In this week’s installment of Monster Squad (1976), called “Music Man,” the monsters and Walt (Fred Grandy) watch a telethon being held for the “scourge of all scourges” and mankind’s “greatest ailment:” death by natural causes.
Unfortunately, the telethon is interrupted by a super villain, The Music Man (Marty Allen), who steals all the money raised and makes off with it.
The Monster Squad tracks the Music Man to the Lorenzo Music Academy, and Drac, Frank and the Werewolf pretend to be students seeking music lessons.
The Music Man sees through this ruse, however, and traps the Squad in a diabolical “Echo Chamber,” leaving Walt, back at the wax museum, to figure a way out of the crisis.
“The Music Man” is notable primarily for the central presence of Marty Allen (1922 - ), a performer who was an American hero in World War II, and later became part of the famous comedy duo, Allen and Rossi. Marty Allen also appeared on The Ed Sullivan show more than three dozen times.
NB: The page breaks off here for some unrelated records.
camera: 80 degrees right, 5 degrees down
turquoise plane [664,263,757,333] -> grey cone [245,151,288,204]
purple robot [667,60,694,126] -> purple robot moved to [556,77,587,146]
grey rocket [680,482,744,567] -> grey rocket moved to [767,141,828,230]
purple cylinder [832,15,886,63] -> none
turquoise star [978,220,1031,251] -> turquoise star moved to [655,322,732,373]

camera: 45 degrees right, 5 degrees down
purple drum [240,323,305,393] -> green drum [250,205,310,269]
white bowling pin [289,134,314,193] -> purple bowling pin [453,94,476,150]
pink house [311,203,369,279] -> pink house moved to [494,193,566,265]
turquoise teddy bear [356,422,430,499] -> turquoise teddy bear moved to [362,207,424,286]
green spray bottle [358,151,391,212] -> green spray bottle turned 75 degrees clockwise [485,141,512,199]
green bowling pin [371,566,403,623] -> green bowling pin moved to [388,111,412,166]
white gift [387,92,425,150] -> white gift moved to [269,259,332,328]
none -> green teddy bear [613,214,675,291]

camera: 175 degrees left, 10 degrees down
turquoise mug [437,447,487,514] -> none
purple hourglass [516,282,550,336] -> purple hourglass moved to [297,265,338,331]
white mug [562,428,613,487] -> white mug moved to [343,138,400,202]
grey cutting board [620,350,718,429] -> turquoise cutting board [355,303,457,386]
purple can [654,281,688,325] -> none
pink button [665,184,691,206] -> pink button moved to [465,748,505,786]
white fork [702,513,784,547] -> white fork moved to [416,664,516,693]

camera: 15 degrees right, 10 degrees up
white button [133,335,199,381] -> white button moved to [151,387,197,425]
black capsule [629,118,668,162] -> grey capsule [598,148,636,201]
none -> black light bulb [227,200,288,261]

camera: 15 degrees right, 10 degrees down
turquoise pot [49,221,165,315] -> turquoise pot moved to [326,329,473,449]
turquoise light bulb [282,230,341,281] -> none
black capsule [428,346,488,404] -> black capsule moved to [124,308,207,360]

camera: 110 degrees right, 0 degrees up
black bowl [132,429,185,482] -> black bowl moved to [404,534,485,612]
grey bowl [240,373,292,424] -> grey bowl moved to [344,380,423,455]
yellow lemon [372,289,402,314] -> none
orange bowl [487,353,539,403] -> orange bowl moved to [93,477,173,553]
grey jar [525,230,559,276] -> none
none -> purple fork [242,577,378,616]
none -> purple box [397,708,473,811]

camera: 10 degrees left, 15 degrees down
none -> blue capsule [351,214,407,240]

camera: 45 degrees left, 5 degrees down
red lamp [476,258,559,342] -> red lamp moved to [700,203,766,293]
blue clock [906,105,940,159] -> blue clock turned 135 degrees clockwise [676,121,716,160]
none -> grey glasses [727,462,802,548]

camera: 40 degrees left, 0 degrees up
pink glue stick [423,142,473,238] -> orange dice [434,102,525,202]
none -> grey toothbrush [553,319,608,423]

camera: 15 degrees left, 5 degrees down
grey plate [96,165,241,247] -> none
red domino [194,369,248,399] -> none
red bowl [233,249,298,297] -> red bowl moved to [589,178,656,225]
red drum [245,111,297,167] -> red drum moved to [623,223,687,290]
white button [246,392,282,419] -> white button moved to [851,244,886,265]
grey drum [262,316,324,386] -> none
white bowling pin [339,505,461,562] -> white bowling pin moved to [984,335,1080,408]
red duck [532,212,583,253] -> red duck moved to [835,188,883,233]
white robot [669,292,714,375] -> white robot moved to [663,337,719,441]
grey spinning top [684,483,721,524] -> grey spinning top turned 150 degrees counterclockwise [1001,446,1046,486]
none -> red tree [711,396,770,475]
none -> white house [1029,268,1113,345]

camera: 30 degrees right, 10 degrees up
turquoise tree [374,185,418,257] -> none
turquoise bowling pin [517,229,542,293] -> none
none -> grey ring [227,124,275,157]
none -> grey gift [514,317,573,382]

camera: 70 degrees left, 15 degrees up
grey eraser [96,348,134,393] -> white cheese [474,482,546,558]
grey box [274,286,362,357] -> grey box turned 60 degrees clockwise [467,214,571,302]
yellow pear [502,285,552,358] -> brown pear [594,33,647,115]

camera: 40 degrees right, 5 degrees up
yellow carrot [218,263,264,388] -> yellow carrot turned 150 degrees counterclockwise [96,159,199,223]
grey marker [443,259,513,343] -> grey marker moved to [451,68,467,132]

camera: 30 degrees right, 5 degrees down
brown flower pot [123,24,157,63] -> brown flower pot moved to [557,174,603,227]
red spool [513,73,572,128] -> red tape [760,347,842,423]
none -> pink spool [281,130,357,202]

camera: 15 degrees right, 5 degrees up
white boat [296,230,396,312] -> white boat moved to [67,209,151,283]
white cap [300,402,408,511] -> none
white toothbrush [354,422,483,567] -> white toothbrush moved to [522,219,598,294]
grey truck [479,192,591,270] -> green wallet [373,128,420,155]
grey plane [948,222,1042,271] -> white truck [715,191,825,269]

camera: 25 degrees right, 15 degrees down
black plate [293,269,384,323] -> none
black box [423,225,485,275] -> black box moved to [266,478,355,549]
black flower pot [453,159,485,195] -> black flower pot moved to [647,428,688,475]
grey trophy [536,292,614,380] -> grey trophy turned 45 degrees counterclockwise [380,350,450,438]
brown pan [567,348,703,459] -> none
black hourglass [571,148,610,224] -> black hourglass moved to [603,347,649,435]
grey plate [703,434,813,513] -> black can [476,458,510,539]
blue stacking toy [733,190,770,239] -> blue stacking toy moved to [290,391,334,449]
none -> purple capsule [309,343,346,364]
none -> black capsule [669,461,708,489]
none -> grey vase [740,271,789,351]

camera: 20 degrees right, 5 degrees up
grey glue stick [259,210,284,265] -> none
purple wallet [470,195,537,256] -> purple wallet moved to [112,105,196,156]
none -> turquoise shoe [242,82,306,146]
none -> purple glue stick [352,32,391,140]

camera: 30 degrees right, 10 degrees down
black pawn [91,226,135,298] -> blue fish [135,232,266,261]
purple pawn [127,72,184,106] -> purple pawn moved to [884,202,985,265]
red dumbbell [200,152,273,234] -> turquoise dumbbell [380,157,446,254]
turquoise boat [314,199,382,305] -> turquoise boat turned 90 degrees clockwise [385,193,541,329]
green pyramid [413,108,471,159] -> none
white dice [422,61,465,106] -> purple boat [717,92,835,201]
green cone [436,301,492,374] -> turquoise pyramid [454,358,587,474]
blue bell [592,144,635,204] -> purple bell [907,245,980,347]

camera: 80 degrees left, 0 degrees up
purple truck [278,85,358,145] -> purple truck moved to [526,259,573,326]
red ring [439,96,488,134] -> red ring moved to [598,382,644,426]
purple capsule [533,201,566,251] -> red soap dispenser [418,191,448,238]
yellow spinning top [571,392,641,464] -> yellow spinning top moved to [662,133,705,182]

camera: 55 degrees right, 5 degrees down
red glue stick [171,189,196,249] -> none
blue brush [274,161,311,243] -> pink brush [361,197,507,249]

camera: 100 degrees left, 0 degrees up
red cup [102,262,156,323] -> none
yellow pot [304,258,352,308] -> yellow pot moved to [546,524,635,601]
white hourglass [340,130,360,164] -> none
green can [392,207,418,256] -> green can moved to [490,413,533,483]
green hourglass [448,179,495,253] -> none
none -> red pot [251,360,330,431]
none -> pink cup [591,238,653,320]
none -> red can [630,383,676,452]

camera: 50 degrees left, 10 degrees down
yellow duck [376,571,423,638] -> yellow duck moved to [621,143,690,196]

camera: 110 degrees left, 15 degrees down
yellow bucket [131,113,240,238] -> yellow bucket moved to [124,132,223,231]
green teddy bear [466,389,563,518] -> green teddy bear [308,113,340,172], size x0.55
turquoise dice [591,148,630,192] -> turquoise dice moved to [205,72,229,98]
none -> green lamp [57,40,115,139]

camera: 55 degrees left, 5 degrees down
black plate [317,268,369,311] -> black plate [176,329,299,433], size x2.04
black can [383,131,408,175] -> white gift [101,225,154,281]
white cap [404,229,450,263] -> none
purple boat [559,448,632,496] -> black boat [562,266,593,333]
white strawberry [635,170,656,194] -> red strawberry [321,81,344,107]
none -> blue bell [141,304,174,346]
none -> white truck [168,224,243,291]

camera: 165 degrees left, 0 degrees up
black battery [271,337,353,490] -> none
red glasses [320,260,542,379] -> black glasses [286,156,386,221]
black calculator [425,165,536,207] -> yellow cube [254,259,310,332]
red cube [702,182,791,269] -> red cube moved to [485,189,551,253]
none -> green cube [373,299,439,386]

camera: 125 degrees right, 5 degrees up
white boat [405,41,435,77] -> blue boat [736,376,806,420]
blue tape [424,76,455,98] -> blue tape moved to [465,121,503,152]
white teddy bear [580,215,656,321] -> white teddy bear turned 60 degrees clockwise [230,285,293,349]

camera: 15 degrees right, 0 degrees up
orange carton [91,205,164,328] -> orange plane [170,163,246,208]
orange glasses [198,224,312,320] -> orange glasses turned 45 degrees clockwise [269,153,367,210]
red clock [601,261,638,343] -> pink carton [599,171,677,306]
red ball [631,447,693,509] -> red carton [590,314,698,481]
Genre fans may also recognize Allen from the Rod Serling’s Night Gallery episode “Make Me Laugh,” directed by Steven Spielberg.
Unfortunately, Allen isn’t given much of a character to play here, and he comes across as one of the series more generic villains. No doubt, he deserved better.
In fact, “Music Man” is one of the least interesting episodes of Monster Squad. The heroes show up at the Lorenzo Music Academy (perhaps named for Batman writer Lorenzo Semple Jr.), and (ineffectually) attempt to go undercover there…even while donning their full monster regalia. They are then, predictably, captured and held prisoner for the remainder of the episode.
“Music Man” reveals that the creative arteries of the series have hardened into an unchanging and unchangeable formula. Every week we learn of a new crime at the wax museum, meet the villain of the week, and the Monsters investigate him or her. The monsters are then captured, and held in some diabolical trap until one of the squad (and sometimes Walt…) figures out a way to turn the tables.
Here, all the jokes about death by natural causes are a little mystifying. They play, perhaps, as a critique of telethons. In other words, people will raise many for any cause if the heart-strings are pulled, even dumb ones. In my opinion, this is a bit ungenerous…
Only two other things of significance left to note in this review.
First, when the Werewolf climbs the wall of the Music Academy, the visual is a retread of the famous Batman and Robin wall-climbing trick from the Batman TV series of the 1960s, yet another way in which Monster Squad apes that (far superior…) series.
And finally, there’s a nice bit of continuity here as Music Man notes that his favorite performing venue is Madison Round Garden, the city locale we saw in the episode “The Ringmaster.”